Super Stock rules stipulate that a rig must have an OEM-type frame and body, stock-type steering, and a maximum tire size of 35 inches. The idea is that the average driver with a solid rig can compete without hocking his or her home. Now, because "carnage happens," we would not suggest borrowing your spouse's soccer SUV, or showing up in your pristine trail rig. However, the Super Stock class is for lightly modified full-bodied street rigs. The Legend class lets you expand your fabricating creativity, while the Unlimited class is where the vehicularly demented minds of rock racing can be found. Basically, almost anything goes.
On the first day of competition, teams were required to run five obstacles, completing the final five on Day Two. When the dust settled on the first 100-degree day, it was anyone's game in the Unlimited class as 12 teams were within 30 points of each other. Six points separated the top three in Super Stock, and Amy Bulloch had a strong position in the Legend class. The sound of failing axles, crumpling sheetmetal, and the whining of engines being pushed far beyond their design limits resonated through the canyon. Thousands of fans cheered as rigs cleared each obstacle or went belly up as they made their attempts.
Competition on Day Two was fierce. With 40 points possible on each obstacle, the Super Crawl title was up for grabs as Jon Bundrant nosed his VW-powered buggy on to the final course. A skinny-pedal-to-the-metal launch up a vertical ledge sealed the championship.
Randy's Ring & Pinion was on site with a full array of drivetrain products, and the BFGoodrich Baja Racing Support Team rolled in with a full machine shop to lend mechanical support to anyone who needed it. Red Bull Beverage Co. kept event staff, competitors, and the media energized with an endless supply of cold Red Bull. Other major sponsors of the 2003 World Super Crawl included Allied Wheel, CMT Racing Products, Extreme Tents, Factory Tubular, Howe Steering Products, Maxxis Tire, Quadratrac, Skyjacker Suspension, Tom Woods Custom Drivelines, Toyo Tire, Tuff Country, Yukon Gear & Axle, and 4 Wheel Drive & Sport Utility magazine.
As we roll into the 2004 season, the rockcrawling phenomena is gaining momentum. Competitive rockcrawling has made its mark in the world of extreme sports. Aftermarket manufacturers have stepped up to the plate with major sponsorships as spectator attendance continues to grow.

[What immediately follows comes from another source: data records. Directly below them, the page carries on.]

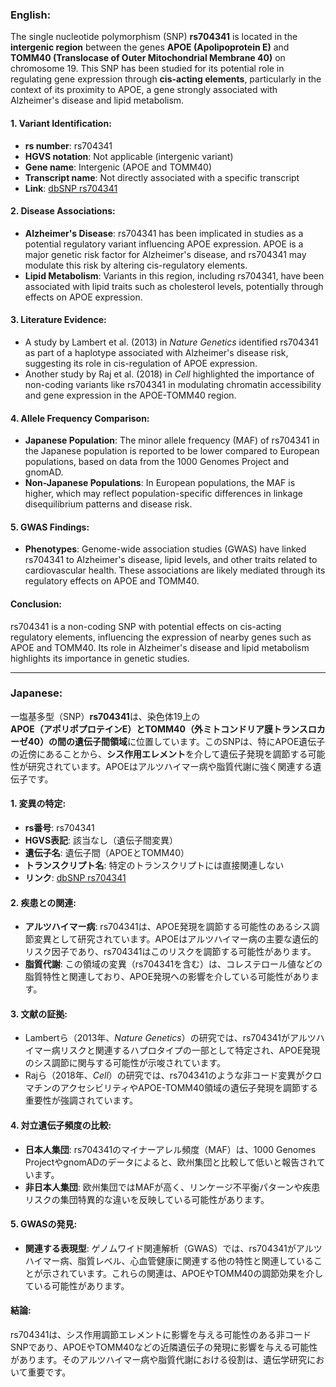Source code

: ### English:
The single nucleotide polymorphism (SNP) **rs704341** is located in the **intergenic region** between the genes **APOE (Apolipoprotein E)** and **TOMM40 (Translocase of Outer Mitochondrial Membrane 40)** on chromosome 19. This SNP has been studied for its potential role in regulating gene expression through **cis-acting elements**, particularly in the context of its proximity to APOE, a gene strongly associated with Alzheimer's disease and lipid metabolism.

#### 1. Variant Identification:
- **rs number**: rs704341
- **HGVS notation**: Not applicable (intergenic variant)
- **Gene name**: Intergenic (APOE and TOMM40)
- **Transcript name**: Not directly associated with a specific transcript
- **Link**: [dbSNP rs704341](https://www.ncbi.nlm.nih.gov/snp/rs704341)

#### 2. Disease Associations:
- **Alzheimer's Disease**: rs704341 has been implicated in studies as a potential regulatory variant influencing APOE expression. APOE is a major genetic risk factor for Alzheimer's disease, and rs704341 may modulate this risk by altering cis-regulatory elements.
- **Lipid Metabolism**: Variants in this region, including rs704341, have been associated with lipid traits such as cholesterol levels, potentially through effects on APOE expression.

#### 3. Literature Evidence:
- A study by Lambert et al. (2013) in *Nature Genetics* identified rs704341 as part of a haplotype associated with Alzheimer's disease risk, suggesting its role in cis-regulation of APOE expression.
- Another study by Raj et al. (2018) in *Cell* highlighted the importance of non-coding variants like rs704341 in modulating chromatin accessibility and gene expression in the APOE-TOMM40 region.

#### 4. Allele Frequency Comparison:
- **Japanese Population**: The minor allele frequency (MAF) of rs704341 in the Japanese population is reported to be lower compared to European populations, based on data from the 1000 Genomes Project and gnomAD.
- **Non-Japanese Populations**: In European populations, the MAF is higher, which may reflect population-specific differences in linkage disequilibrium patterns and disease risk.

#### 5. GWAS Findings:
- **Phenotypes**: Genome-wide association studies (GWAS) have linked rs704341 to Alzheimer's disease, lipid levels, and other traits related to cardiovascular health. These associations are likely mediated through its regulatory effects on APOE and TOMM40.

#### Conclusion:
rs704341 is a non-coding SNP with potential effects on cis-acting regulatory elements, influencing the expression of nearby genes such as APOE and TOMM40. Its role in Alzheimer's disease and lipid metabolism highlights its importance in genetic studies.

---

### Japanese:
一塩基多型（SNP）**rs704341**は、染色体19上の**APOE（アポリポプロテインE）**と**TOMM40（外ミトコンドリア膜トランスロカーゼ40）**の間の**遺伝子間領域**に位置しています。このSNPは、特にAPOE遺伝子の近傍にあることから、**シス作用エレメント**を介して遺伝子発現を調節する可能性が研究されています。APOEはアルツハイマー病や脂質代謝に強く関連する遺伝子です。

#### 1. 変異の特定:
- **rs番号**: rs704341
- **HGVS表記**: 該当なし（遺伝子間変異）
- **遺伝子名**: 遺伝子間（APOEとTOMM40）
- **トランスクリプト名**: 特定のトランスクリプトには直接関連しない
- **リンク**: [dbSNP rs704341](https://www.ncbi.nlm.nih.gov/snp/rs704341)

#### 2. 疾患との関連:
- **アルツハイマー病**: rs704341は、APOE発現を調節する可能性のあるシス調節変異として研究されています。APOEはアルツハイマー病の主要な遺伝的リスク因子であり、rs704341はこのリスクを調節する可能性があります。
- **脂質代謝**: この領域の変異（rs704341を含む）は、コレステロール値などの脂質特性と関連しており、APOE発現への影響を介している可能性があります。

#### 3. 文献の証拠:
- Lambertら（2013年、*Nature Genetics*）の研究では、rs704341がアルツハイマー病リスクと関連するハプロタイプの一部として特定され、APOE発現のシス調節に関与する可能性が示唆されています。
- Rajら（2018年、*Cell*）の研究では、rs704341のような非コード変異がクロマチンのアクセシビリティやAPOE-TOMM40領域の遺伝子発現を調節する重要性が強調されています。

#### 4. 対立遺伝子頻度の比較:
- **日本人集団**: rs704341のマイナーアレル頻度（MAF）は、1000 Genomes ProjectやgnomADのデータによると、欧州集団と比較して低いと報告されています。
- **非日本人集団**: 欧州集団ではMAFが高く、リンケージ不平衡パターンや疾患リスクの集団特異的な違いを反映している可能性があります。

#### 5. GWASの発見:
- **関連する表現型**: ゲノムワイド関連解析（GWAS）では、rs704341がアルツハイマー病、脂質レベル、心血管健康に関連する他の特性と関連していることが示されています。これらの関連は、APOEやTOMM40の調節効果を介している可能性があります。

#### 結論:
rs704341は、シス作用調節エレメントに影響を与える可能性のある非コードSNPであり、APOEやTOMM40などの近隣遺伝子の発現に影響を与える可能性があります。そのアルツハイマー病や脂質代謝における役割は、遺伝学研究において重要です。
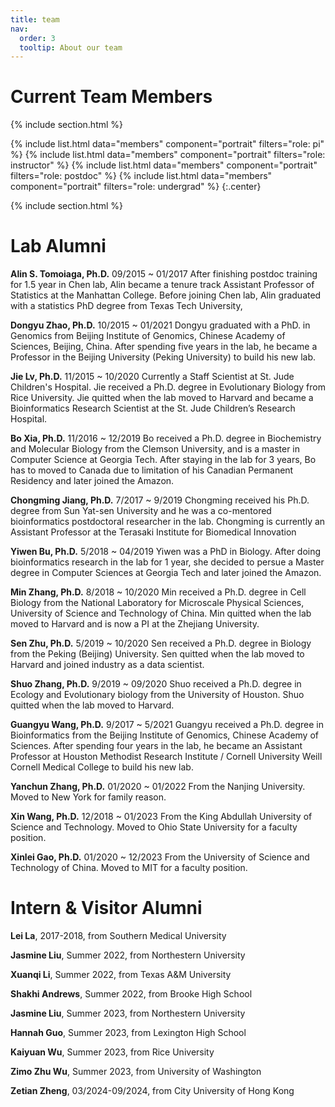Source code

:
 ```yaml
---
title: team
nav:
  order: 3
  tooltip: About our team
---
```


# <i class="fas fa-users"></i>Current Team Members

{% include section.html %}

{%
  include list.html
  data="members"
  component="portrait"
  filters="role: pi"
%}
{%
  include list.html
  data="members"
  component="portrait"
  filters="role: instructor"
%}
{%
  include list.html
  data="members"
  component="portrait"
  filters="role: postdoc"
%}
{%
  include list.html
  data="members"
  component="portrait"
  filters="role: undergrad"
%}
{:.center}


{% include section.html %}

# <i class="fas fa-users"></i>Lab Alumni

**Alin S. Tomoiaga, Ph.D.**
09/2015 ~ 01/2017 
After finishing postdoc training for 1.5 year in Chen lab, Alin became a tenure track Assistant Professor of Statistics at the Manhattan College. Before joining Chen lab, Alin graduated with a statistics PhD degree from Texas Tech University,

**Dongyu Zhao, Ph.D.**
10/2015 ~ 01/2021 
Dongyu graduated with a PhD. in Genomics from Beijing Institute of Genomics, Chinese Academy of Sciences, Beijing, China. After spending five years in the lab, he became a Professor in the Beijing University (Peking University) to build his new lab.

**Jie Lv, Ph.D.**
11/2015 ~ 10/2020 
Currently a Staff Scientist at St. Jude Children's Hospital. Jie received a Ph.D. degree in Evolutionary Biology from Rice University. Jie quitted when the lab moved to Harvard and became a Bioinformatics Research Scientist at the St. Jude Children’s Research Hospital.

**Bo Xia, Ph.D.**
11/2016 ~ 12/2019 
Bo received a Ph.D. degree in Biochemistry and Molecular Biology from the Clemson University, and is a master in Computer Science at Georgia Tech. After staying in the lab for 3 years, Bo has to moved to Canada due to limitation of his Canadian Permanent Residency and later joined the Amazon.

**Chongming Jiang, Ph.D.**
7/2017 ~ 9/2019 
Chongming received his Ph.D. degree from Sun Yat-sen University and he was a co-mentored bioinformatics postdoctoral researcher in the lab. Chongming is currently an Assistant Professor at the Terasaki Institute for Biomedical Innovation

**Yiwen Bu, Ph.D.**
5/2018 ~ 04/2019 
Yiwen was a PhD in Biology. After doing bioinformatics research in the lab for 1 year, she decided to persue a Master degree in Computer Sciences at Georgia Tech and later joined the Amazon.

**Min Zhang, Ph.D.**
8/2018 ~ 10/2020 
Min received a Ph.D. degree in Cell Biology from the National Laboratory for Microscale Physical Sciences, University of Science and Technology of China. Min quitted when the lab moved to Harvard and is now a PI at the Zhejiang University.

**Sen Zhu, Ph.D.**
5/2019 ~ 10/2020 
Sen received a Ph.D. degree in Biology from the Peking (Beijing) University. Sen quitted when the lab moved to Harvard and joined industry as a data scientist.

**Shuo Zhang, Ph.D.**
9/2019 ~ 09/2020 
Shuo received a Ph.D. degree in Ecology and Evolutionary biology from the University of Houston. Shuo quitted when the lab moved to Harvard.

**Guangyu Wang, Ph.D.**
9/2017 ~ 5/2021 
Guangyu received a Ph.D. degree in Bioinformatics from the Beijing Institute of Genomics, Chinese Academy of Sciences. After spending four years in the lab, he became an Assistant Professor at Houston Methodist Research Institute / Cornell University Weill Cornell Medical College to build his new lab.

**Yanchun Zhang, Ph.D.**
01/2020 ~ 01/2022 
From the Nanjing University. Moved to New York for family reason.

**Xin Wang, Ph.D.**
12/2018 ~ 01/2023
From the King Abdullah University of Science and Technology. Moved to Ohio State University for a faculty position.

**Xinlei Gao, Ph.D.**
01/2020 ~ 12/2023
From the University of Science and Technology of China. Moved to MIT for a faculty position.


# <i class="fas fa-users"></i>Intern & Visitor Alumni

**Lei La**, 2017-2018, from Southern Medical University

**Jasmine Liu**, Summer 2022, from Northestern University

**Xuanqi Li**, Summer 2022, from Texas A&M University

**Shakhi Andrews**, Summer 2022, from Brooke High School

**Jasmine Liu**, Summer 2023, from Northestern University

**Hannah Guo**, Summer 2023, from Lexington High School

**Kaiyuan Wu**, Summer 2023, from Rice University

**Zimo Zhu Wu**, Summer 2023, from University of Washington

**Zetian Zheng**, 03/2024-09/2024, from City University of Hong Kong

This year's attendees were even treated to a half-time show, which included skydiving demonstrations and a two-aircraft precision aerobatic show.
Where is it going? It was unveiled that the two major influences in competitive rock racing, UROC and RCAA, will be joining forces in 2004 to create a single national sanctioning body. If you're an adrenaline junky and haven't had a chance to attend a major rockcrawling event, we suggest you plan a road trip. If not, we will continue to bring you close-up coverage.